We have plan for generic search function as well, but it will land in some future version.

You can easily enable some project:

 # dnf copr enable bkabrda/python-3.4 fedora-20-x86_64

 You are going to enable Copr repository. Please note that this repository is not
 part of Fedora distribution and may have various quality. Fedora distribution
 have no power over this repository and can not enforce some quality or security

 Please do not file bug reports about this packages in Fedora Bugzilla.
 In case of problems you should contact owner of this repository.

 Do you want to continue? [y/N]: y 
 Repository successfully enabled.

You can even omit last argument and it will be guessed. But currently there is know bug, which will
be fixed in next release, therefore you need to specify chroot.
This command will download repo file and save it as /etc/yum.repos.d/_copr_bkabrda-python-3.4.repo

You can disable project:

 # dnf copr disable bkabrda/python-3.4 
 Repository successfully disabled.

which will remove previously downloaded repo file.

DNF 0.4.18 Released

The new release is making its way to Fedora mirrors as I write this. The notes are up.

Distro-syncing specific subsets of packages is finally here. Also 0.4.18 marks the move to objectified groups, something Yum did in 2012. Things might look a bit shaky on the groups front for some time while the precise semantics settles but the basic operations work and support for installing optional packages has been added again. Moreover, the changes provide new API that allows the DNF Anaconda payload to exclude packages from transaction as the user wishes.

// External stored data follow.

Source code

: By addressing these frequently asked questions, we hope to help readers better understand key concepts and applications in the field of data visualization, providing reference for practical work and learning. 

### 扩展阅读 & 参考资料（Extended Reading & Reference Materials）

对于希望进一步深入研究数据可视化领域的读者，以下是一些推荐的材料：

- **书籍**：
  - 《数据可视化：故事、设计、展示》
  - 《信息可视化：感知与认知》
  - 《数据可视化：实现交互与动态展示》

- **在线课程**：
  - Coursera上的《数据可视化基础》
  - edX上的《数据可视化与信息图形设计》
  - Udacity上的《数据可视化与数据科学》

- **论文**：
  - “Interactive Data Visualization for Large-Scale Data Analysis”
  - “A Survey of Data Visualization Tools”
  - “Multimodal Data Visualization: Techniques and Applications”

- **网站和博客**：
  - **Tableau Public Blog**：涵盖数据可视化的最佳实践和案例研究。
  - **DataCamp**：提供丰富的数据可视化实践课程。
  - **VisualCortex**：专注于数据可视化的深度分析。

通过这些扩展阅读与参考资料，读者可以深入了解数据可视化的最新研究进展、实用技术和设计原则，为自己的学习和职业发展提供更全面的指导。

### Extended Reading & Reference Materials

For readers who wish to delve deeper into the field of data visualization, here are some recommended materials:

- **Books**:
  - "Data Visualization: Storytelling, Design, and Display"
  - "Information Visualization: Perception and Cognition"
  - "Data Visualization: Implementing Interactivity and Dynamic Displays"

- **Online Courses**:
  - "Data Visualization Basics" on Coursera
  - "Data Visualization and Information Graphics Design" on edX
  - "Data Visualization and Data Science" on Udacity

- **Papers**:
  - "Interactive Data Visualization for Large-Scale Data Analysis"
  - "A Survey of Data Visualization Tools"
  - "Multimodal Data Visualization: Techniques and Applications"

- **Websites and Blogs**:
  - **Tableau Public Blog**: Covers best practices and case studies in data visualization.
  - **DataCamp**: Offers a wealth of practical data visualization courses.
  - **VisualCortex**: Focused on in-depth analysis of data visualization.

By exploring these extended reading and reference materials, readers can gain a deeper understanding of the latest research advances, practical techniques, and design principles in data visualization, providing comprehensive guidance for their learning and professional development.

API also sees some spring cleaning of parts that we’ve deprecated and kept in the cellar since last December.

On The Name

With the DNF Fedora change published, the feature set closing in on the Yum’s, the number of plugins increasing, the API expanding and the Anaconda integration steadily improving, it is about time to say what is meant by “DNF”, the abbreviation.

To start from the start: Yum originally stood for “Yellowdog Updater Modified”. A colleague of ours thought “hawkey” would be a cool name for a new packaging project, in a random way continuing “Yum” since his yellow-coated pet dog’s name was Hawkey. So that’s how the lib got its name. Now that is near Hawkeye, the M*A*S*H character. So we picked a name expressing some continuation from the previous tool and expressing the new tool is Hawkeye Pierce-dandier by having hawkey embedded in it:

Dandified Yum, “DNF” in short and “dnf” on the command line.[1]

Anybody out there: if you are willing to contribute a Creative Commons logo now that the full name is known, please leave one with your name and email address in the comments and if we find it lovely we’ll get in touch with you.

[1]We also briefly considered calling the forked Yum “BJ”, like Hawkeye’s colleague. That got turned down fast.

DNF 0.4.17 Released

After a week’s development sprint we are back with a new version today.

It was an unfortunate side-effect of the refactorings in 0.4.15 that DNF users of the two last releases sometimes experienced crashes and garbled output during the download phases. This release contains a long list of fixes for those, along with extensions to help us chase similar problems in the future.

There are new API calls in the repo management department and a bug fixed that prevented many from using --cacheonly. Linking to the release notes.

Behind the scenes a lot of work is going into reimplementation of repo-pkgs command from Yum. With repo-pkgs, but also other commands, we are often having a hard time determining which subcommands are legacy and which are used/have use cases. Users’ insights on this problem would be welcome, i.e. we’d be really interested to know what you think is worth dropping and why.